◆ **Collected data**
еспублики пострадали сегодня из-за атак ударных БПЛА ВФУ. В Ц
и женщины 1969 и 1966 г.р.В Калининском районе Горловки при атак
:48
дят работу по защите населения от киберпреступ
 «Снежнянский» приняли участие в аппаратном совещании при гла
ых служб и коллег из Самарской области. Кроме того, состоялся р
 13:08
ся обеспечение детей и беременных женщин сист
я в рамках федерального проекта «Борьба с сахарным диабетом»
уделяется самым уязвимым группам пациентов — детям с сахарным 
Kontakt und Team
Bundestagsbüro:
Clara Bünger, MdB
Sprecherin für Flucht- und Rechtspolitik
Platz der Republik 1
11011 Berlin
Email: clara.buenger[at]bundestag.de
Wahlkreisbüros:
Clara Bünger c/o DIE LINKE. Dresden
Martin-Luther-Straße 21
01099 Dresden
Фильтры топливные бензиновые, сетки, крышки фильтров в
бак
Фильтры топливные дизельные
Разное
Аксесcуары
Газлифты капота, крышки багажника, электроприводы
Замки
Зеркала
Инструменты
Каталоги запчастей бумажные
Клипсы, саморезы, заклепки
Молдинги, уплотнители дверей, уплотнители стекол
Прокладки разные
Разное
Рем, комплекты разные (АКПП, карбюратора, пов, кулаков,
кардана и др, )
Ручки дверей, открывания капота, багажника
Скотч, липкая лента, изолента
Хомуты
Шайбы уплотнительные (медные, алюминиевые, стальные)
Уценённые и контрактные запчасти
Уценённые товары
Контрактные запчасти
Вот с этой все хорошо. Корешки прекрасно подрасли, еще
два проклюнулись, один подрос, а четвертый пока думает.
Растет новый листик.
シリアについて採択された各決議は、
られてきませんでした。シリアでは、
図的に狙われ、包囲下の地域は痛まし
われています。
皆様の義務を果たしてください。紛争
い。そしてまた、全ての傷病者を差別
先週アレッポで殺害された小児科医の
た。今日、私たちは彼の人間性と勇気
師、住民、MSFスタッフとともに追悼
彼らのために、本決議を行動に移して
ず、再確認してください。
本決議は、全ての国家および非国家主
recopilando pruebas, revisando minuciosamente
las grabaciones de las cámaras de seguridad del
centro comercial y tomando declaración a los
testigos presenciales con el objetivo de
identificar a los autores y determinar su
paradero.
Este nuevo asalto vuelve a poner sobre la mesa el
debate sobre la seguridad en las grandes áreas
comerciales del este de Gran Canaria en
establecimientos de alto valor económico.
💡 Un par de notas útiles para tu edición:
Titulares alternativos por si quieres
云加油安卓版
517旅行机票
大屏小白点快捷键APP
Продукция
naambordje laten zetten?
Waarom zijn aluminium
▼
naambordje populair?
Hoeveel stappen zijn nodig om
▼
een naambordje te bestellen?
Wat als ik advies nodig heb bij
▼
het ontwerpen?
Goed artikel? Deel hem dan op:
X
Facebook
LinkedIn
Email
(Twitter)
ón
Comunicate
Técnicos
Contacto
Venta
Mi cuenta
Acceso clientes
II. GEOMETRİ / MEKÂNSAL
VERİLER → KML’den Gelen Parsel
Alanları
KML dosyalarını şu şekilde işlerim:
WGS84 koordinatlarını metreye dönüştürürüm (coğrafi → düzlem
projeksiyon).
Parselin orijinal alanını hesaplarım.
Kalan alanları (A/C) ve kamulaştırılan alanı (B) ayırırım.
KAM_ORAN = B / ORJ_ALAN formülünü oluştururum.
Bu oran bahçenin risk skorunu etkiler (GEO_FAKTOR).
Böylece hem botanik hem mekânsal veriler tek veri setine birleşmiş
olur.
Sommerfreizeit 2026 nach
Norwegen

◆ **DIRECTIONS**
Figure out how many lines above hold "разные", then give that number alone.

◆ **TASK ANSWER**
2